The local account method is used mostly for local development.
It relies on a local user gcloud
account, which is, typically, your personal account.
A service account can also be used locally if you have installed its credentials (see authenticating as a service account).
Check if a local account is authenticated by typing:
gcloud info
Authentication with Vault is designed to automate your BigFlow deployment using CI/CD servers in case when you can't (or don't want to) install service account credentials on CI/CD servers. It is based on the Vault secrets engine. Think about Vault as an additional layer of indirection between your code and GCP service accounts.
Key concepts:
- Vault secrets engine — additional server (not provided by GCP) used by BigFlow to authenticate on a given service account.
- service account — a technical account not intended to be used by humans, should have the right permissions required to execute a given BigFlow command.
- Vault endpoint — a REST endpoint with a unique URL, exposed by Vault for each service account. When queried (GET), generates a short-living OAuth token.
- secret Vault-Token — a secret, that protects access to a Vault endpoint. Shouldn't be stored in Git.
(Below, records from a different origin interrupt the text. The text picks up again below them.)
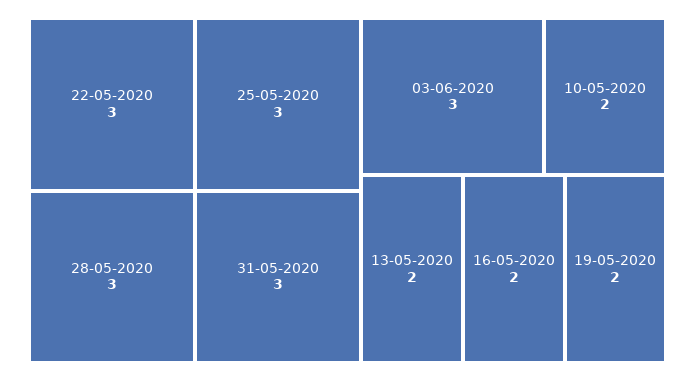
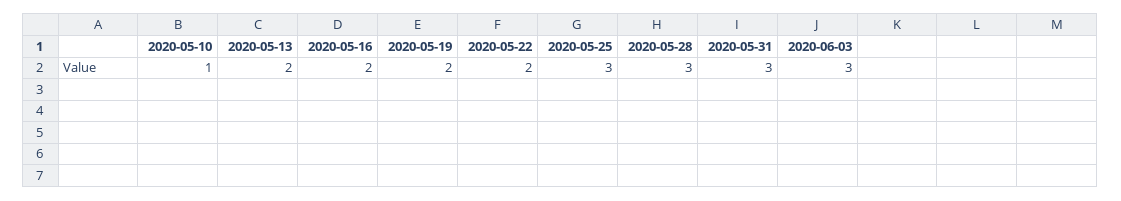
22-05-2020: 3 -> 2
10-05-2020: 2 -> 1

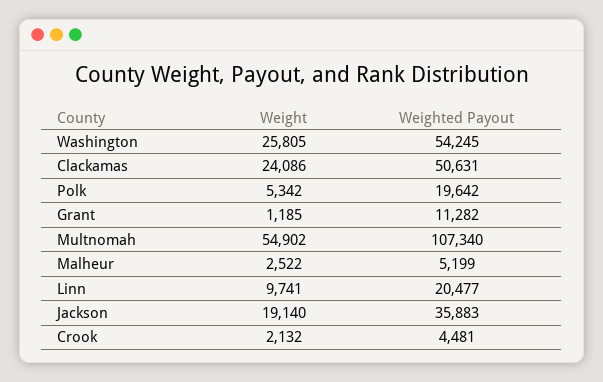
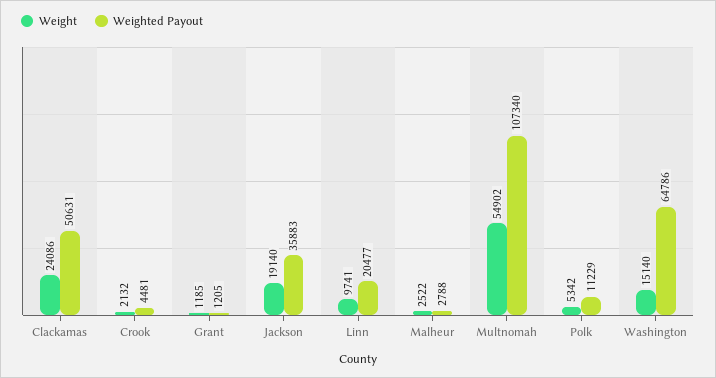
Weight, Washington: 25805 -> 15140
Weighted Payout, Washington: 54245 -> 64786
Weighted Payout, Polk: 19642 -> 11229
Weighted Payout, Grant: 11282 -> 1205
Weighted Payout, Malheur: 5199 -> 2788

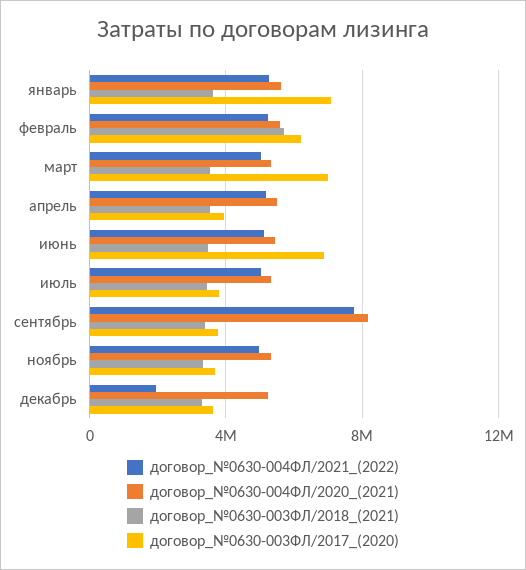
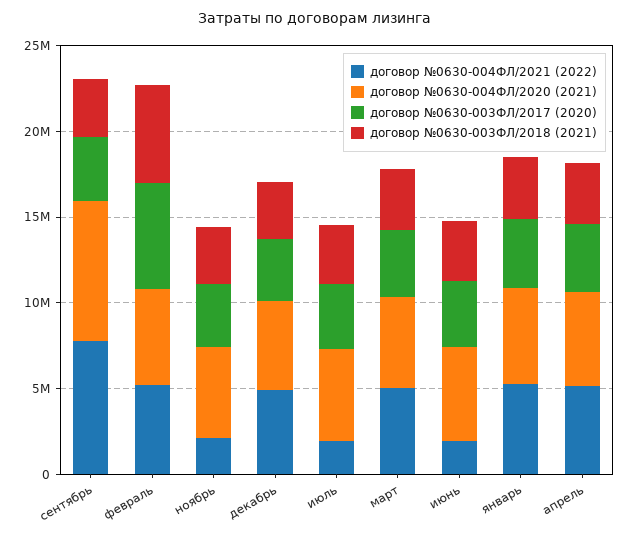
договор_№0630-003ФЛ/2017_(2020), январь: 7000000 -> 4000000
договор_№0630-003ФЛ/2017_(2020), март: 7000000 -> 4000000
договор_№0630-004ФЛ/2021_(2022), июнь: 5000000 -> 2000000
договор_№0630-003ФЛ/2017_(2020), июнь: 7000000 -> 4000000
договор_№0630-004ФЛ/2021_(2022), июль: 5000000 -> 2000000
договор_№0630-004ФЛ/2021_(2022), ноябрь: 5000000 -> 2000000
договор_№0630-004ФЛ/2021_(2022), декабрь: 2000000 -> 5000000

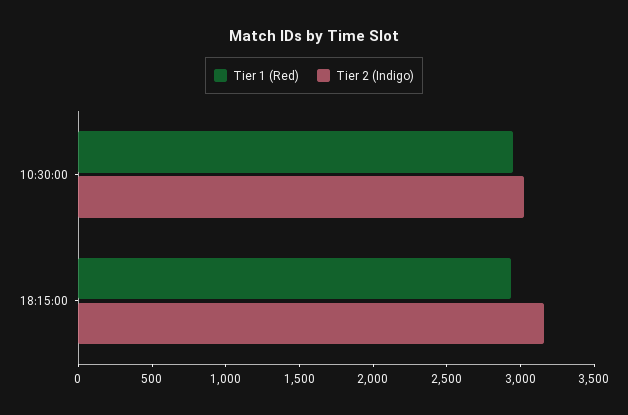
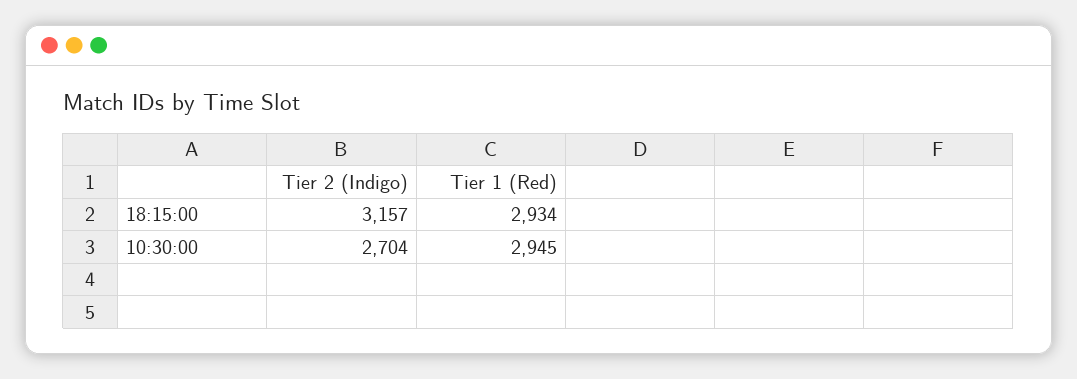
Tier 2 (Indigo), 10:30:00: 3000 -> 2704

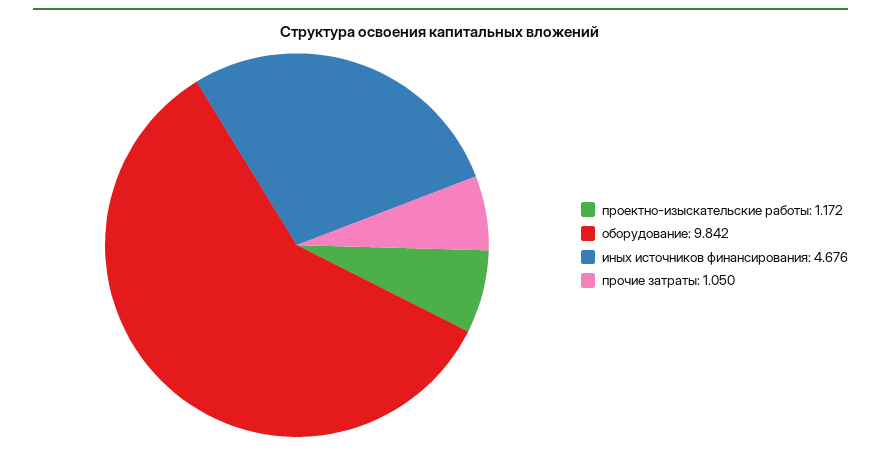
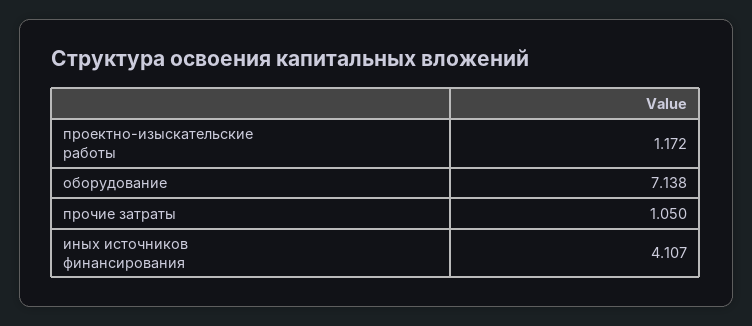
оборудование: 9.842 -> 7.138
иных источников финансирования: 4.676 -> 4.107

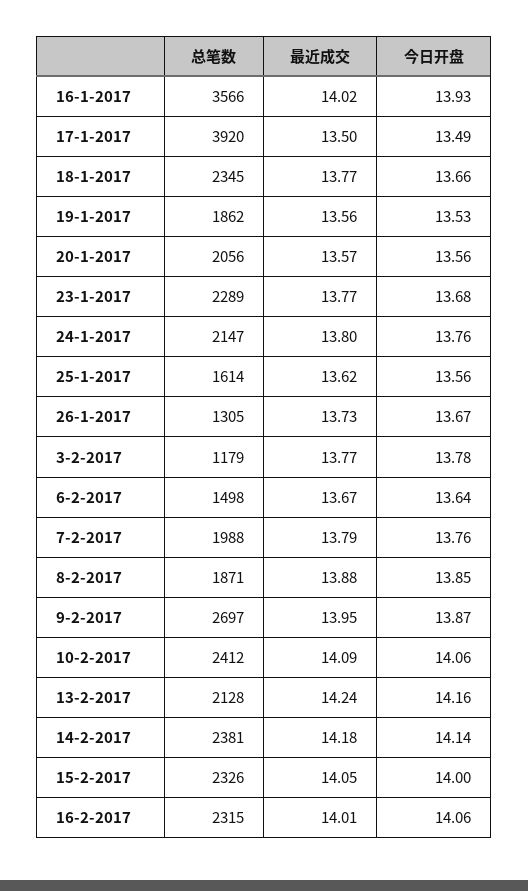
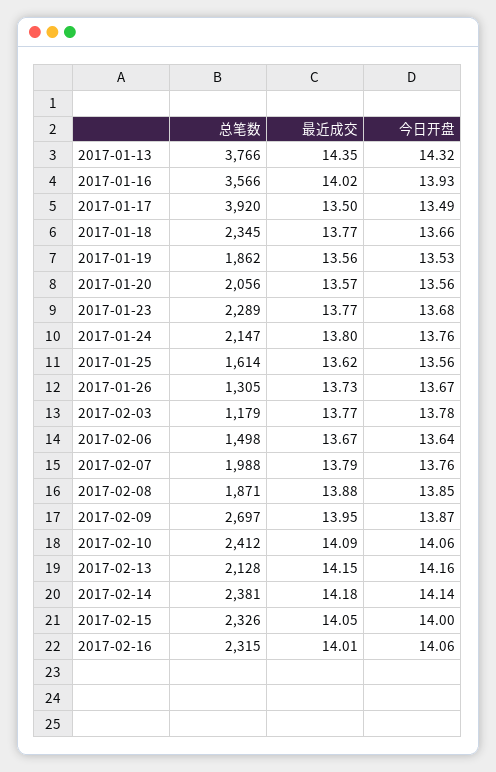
最近成交, 13-2-2017: 14.24 -> 14.15
总笔数, 2017-01-13: none -> 3766
最近成交, 2017-01-13: none -> 14.35
今日开盘, 2017-01-13: none -> 14.32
To use authentication with Vault you have to pass two configuration parameters to BigFlow CLI:
vault_endpoint
and vault_secret
.
While the vault_endpoint
parameter can (and should) be stored in deployment_config.py
— vault_secret
shouldn't be stored in Git. We recommend to keep it encrypted
on your CI/CD server.
Deployment means uploading various files to Cloud Storage buckets:
- Docker images are pushed to Artifact Registry which requires a predefined writer role
- DAG files are uploaded to a bucket behind Composer's DAGs Folder, write and delete access to this bucket is required.
In both cases, we recommend granting the project-level Storage Object Admin role to a user account or a service account used for deployment.
Of course, you can also grant bucket-level access only to these two buckets.
If you want to run a Dataflow process, you need to prepare a Cloud Storage bucket for the two required folders:
- The
staging_location
folder, which Dataflow uses to store all the assets needed to run a job. - The
temp_location
folder, which Dataflow uses to store temporary files during the execution.
You only need to create a bucket, Dataflow creates the required folders in the specified bucket.
To create a bucket, go to the Cloud Storage browser and choose the project where you run your Dataflow pipeline. Next, create the "Create Bucket" button to open the bucket creator form.
Since the created bucket isn't automatically cleaned, it may lead to significant costs. To avoid it you can use Object Lifecycle Management to automatically remove data after some time or to move it to cheaper storage class. You can also set it up using terraform.
Provide a unique id for the bucket and choose the location which is closest to you. You can leave the rest of the form fields with the defaults. After you hit the "Create" button, your bucket is ready.